Virex Deep Dives

Product writing, updates, trust pages, and the broader company story around owned repos.

UpdatesLate May 2026 release4 min read

Late May 2026: clearer signals, safer accounts, sharper builds

The biggest shift this round is that the engine spends credits more carefully — most Premium builds now use a small fraction of what they did a week ago. On top of that, you can now see at a glance how much of your monthly pool you've used, the safety check runs in any language before any work happens, and the build chat got a noticeable refresh.

updatesproductsafety

Credit pool warning you can actually see

A small banner now appears at the top of every page once you're past 80% of your monthly credit pool. It tells you how many credits are left, when the pool resets, and gives you a one-click path to upgrade if you want more headroom.

Each level (80%, 90%, 95%, 100%) is dismissable on its own, so dismissing the gentle 80% warning doesn't suppress the firmer 90% one.

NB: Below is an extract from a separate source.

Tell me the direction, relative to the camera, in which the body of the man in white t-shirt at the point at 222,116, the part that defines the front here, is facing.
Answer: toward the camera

At 100% the banner stays visible until your pool resets — no chance of forgetting and getting surprised by a half-built result.

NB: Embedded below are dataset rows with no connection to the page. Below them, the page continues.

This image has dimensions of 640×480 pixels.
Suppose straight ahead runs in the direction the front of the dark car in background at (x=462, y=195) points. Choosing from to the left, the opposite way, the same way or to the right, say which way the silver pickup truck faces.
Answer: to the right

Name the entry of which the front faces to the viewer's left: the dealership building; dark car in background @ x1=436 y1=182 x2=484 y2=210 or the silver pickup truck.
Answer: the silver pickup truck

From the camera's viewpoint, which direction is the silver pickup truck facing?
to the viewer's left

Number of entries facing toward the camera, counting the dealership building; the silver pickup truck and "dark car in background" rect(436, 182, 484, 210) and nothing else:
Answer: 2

  • Visible across the dashboard, build, and settings pages.
  • Shows credits remaining and renewal date.
  • Free tier doesn't see it — only paid plans have a pool to track.

Builds refuse cleanly when the pool is empty

Previously, starting a build when you were essentially out of credits could still produce a result — but the result was a generic template with placeholder copy, not your product. Easy to mistake for a real build, hard to spot from the outside.

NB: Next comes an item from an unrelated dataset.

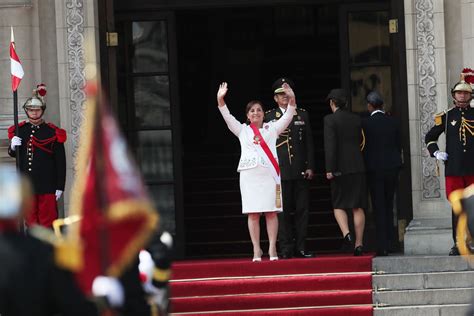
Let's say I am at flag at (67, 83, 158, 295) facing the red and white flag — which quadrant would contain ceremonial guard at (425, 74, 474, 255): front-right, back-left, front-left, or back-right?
front-right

Now if you don't have enough headroom to run a meaningful build, the engine refuses to start and tells you when your pool resets. Cosmetic edits on existing projects stay free as always, so you can keep iterating on what you already have.

Multilingual safety check at the front of every build

A safety review now runs before any credits move. It works in English, Dutch, German, French, Spanish, Italian, Portuguese — plus a second-pass check that handles any other language including Russian, Chinese, Arabic, and obfuscated phrasing.

If your prompt is fine, the check is invisible and adds about a second. If something is off, you see a clear card explaining what was flagged and what happens next — never a vague error mid-build.

  • Two layers: fast keyword pass + a smarter intent check that catches euphemisms and unusual phrasings.
  • Zero-tolerance categories (illegal-content involving minors, terrorism support) result in an immediate account hold with a clear path to contact us if it was an error.
  • Lesser categories (malware, phishing, fraud-tool building) get a warning first, then a hold if it happens again.

Chat refresh: mascot, glisten, expandable files

The build chat looks closer to what people expect from a polished AI workspace. The mascot head now sits next to every message instead of a small dot, the line the engine is currently working on glistens with a soft animated gradient so you can see it's alive, and long messages collapse under a single "show / hide" line so the timeline doesn't sprawl.

File edits show up as coloured pills ("Created /app/page.tsx"). Click one and it drops down inline to show the actual code the engine wrote. No more wondering what landed in that file — it's right there.

  • Works on both the V2 build workspace and the demo flow.
  • File pill expand uses the build's actual file map, so the code matches exactly what's in your downloaded repo.
  • Hover any pill to see the full file path even when it's truncated.

Quieter under the hood: 80% less credit burn

The engine validates every page after generation. A small bug in that validator was rejecting many valid Next.js patterns — async components, generic typed components, and any sensible-but-different function name — which triggered an expensive rescue model to re-do the page. On a typical Premium build that could mean 5–10 rescues, each costing 1,500 credits.

After fixing the validator, the same builds now do 0–2 rescues. Premium pool burn per build dropped roughly 80% with no change in output quality. You don't see anything different; you just notice your pool lasts a lot longer.

Account safety: clearer states, easier contact

If an account ever gets held for review, the experience is now clear and respectful. A red panel explains the state. A button pre-fills an email to support with your account details (you only type your message) so you don't have to gather information. Accounts kept in the lighter "under review" state can still log in and browse their projects read-only — only build/edit is paused.

Reserved for the rare cases where it's needed; for everyday users, none of this is visible.